The data
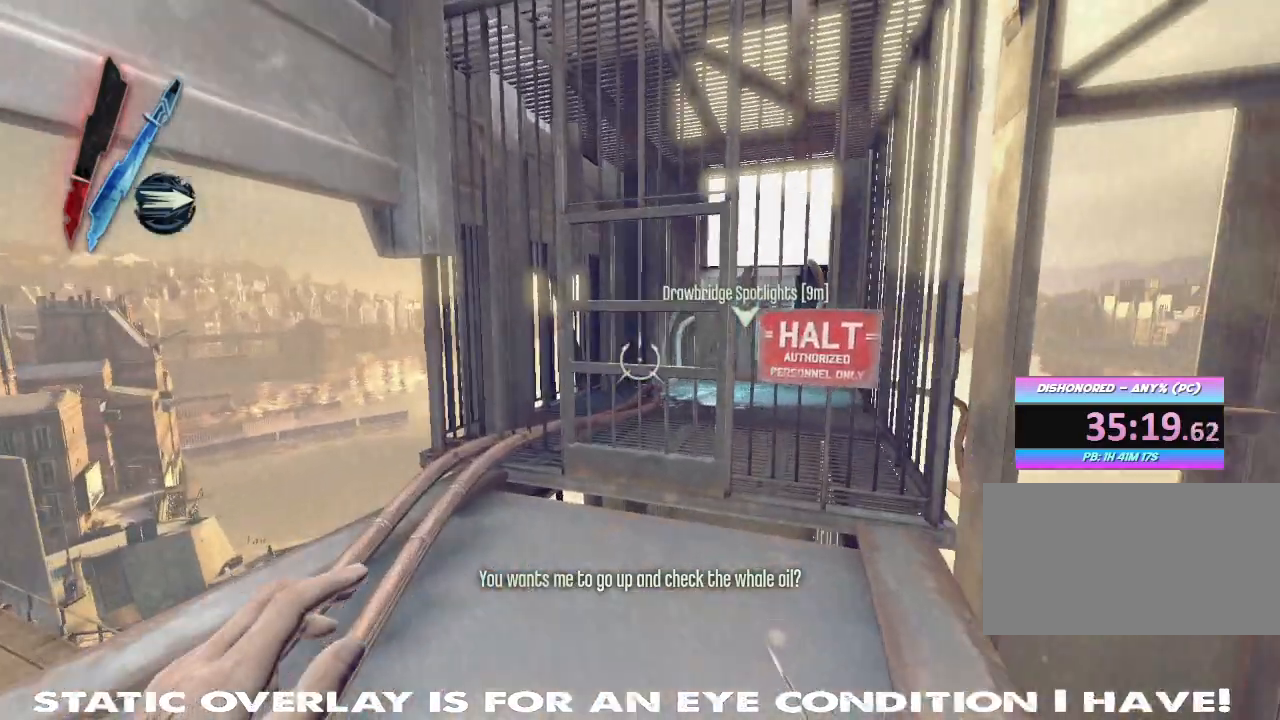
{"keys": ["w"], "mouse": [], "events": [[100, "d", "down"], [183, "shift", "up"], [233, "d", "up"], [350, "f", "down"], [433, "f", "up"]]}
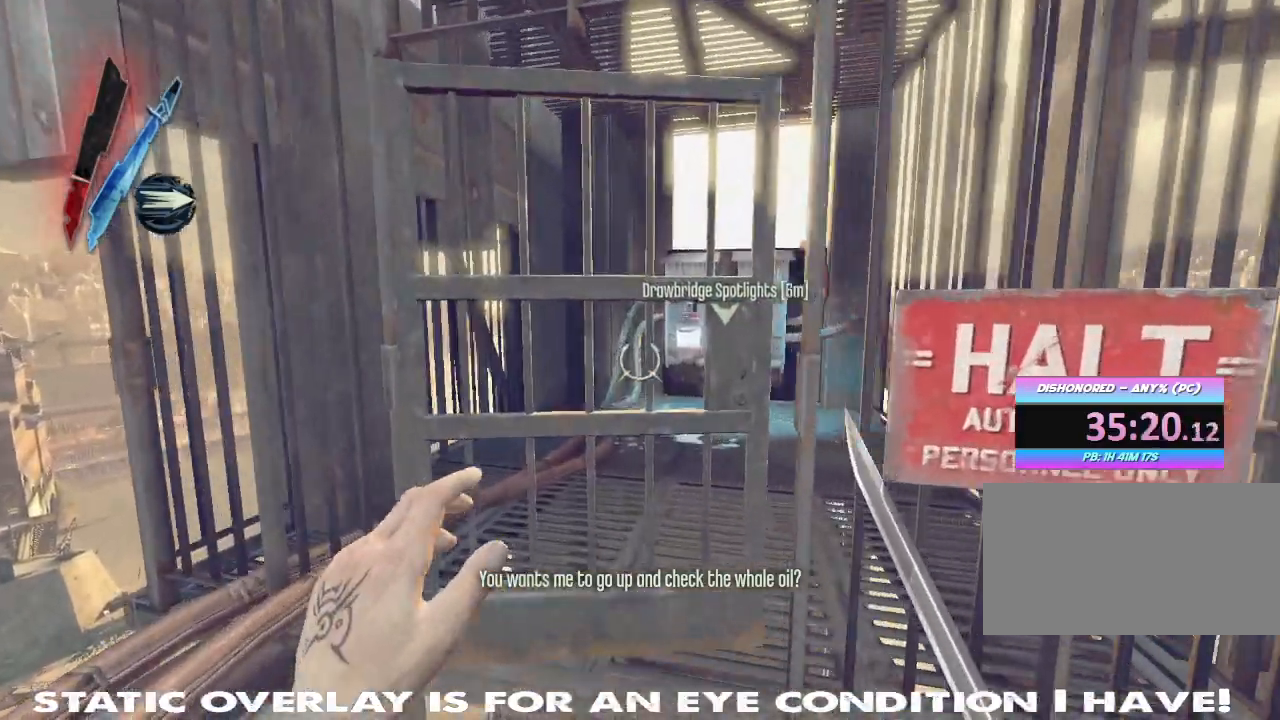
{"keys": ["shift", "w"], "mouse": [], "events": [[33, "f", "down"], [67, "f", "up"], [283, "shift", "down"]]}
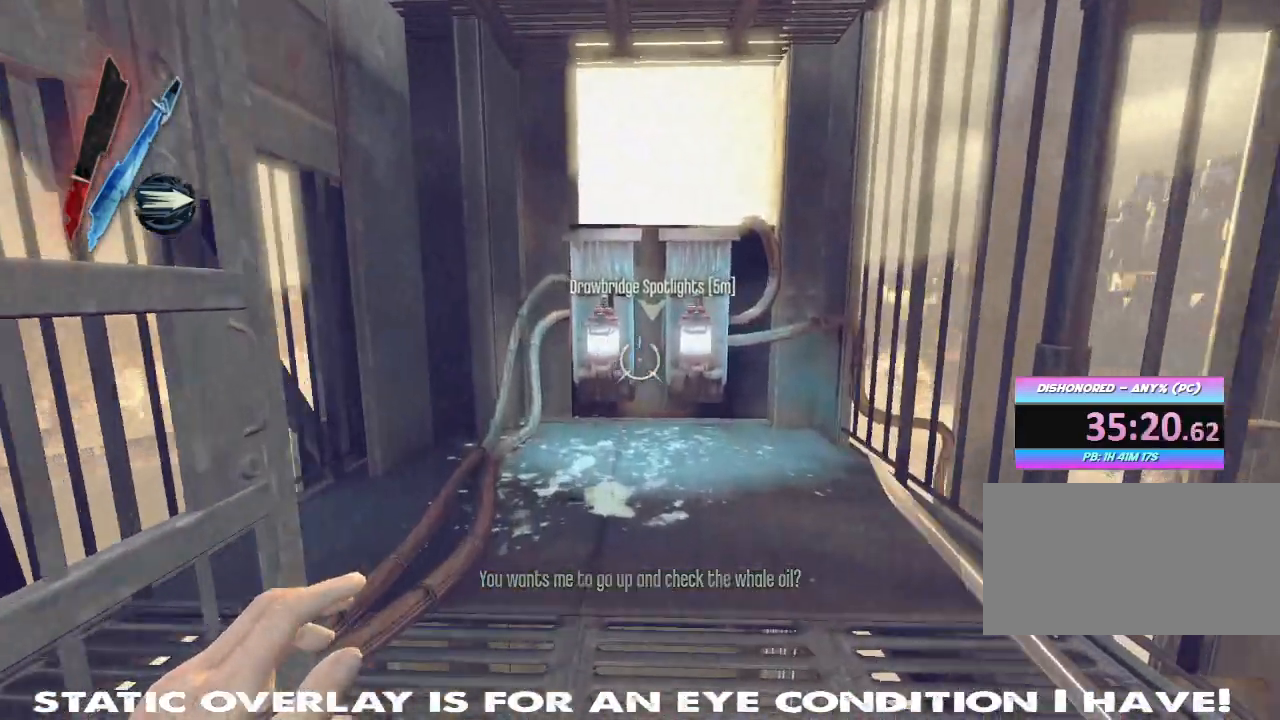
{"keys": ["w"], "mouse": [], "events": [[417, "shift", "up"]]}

What you have to do
Return each line of the data where the word "down" appears.

Answer
{"keys": ["w"], "mouse": [], "events": [[100, "d", "down"], [183, "shift", "up"], [233, "d", "up"], [350, "f", "down"], [433, "f", "up"]]}
{"keys": ["shift", "w"], "mouse": [], "events": [[33, "f", "down"], [67, "f", "up"], [283, "shift", "down"]]}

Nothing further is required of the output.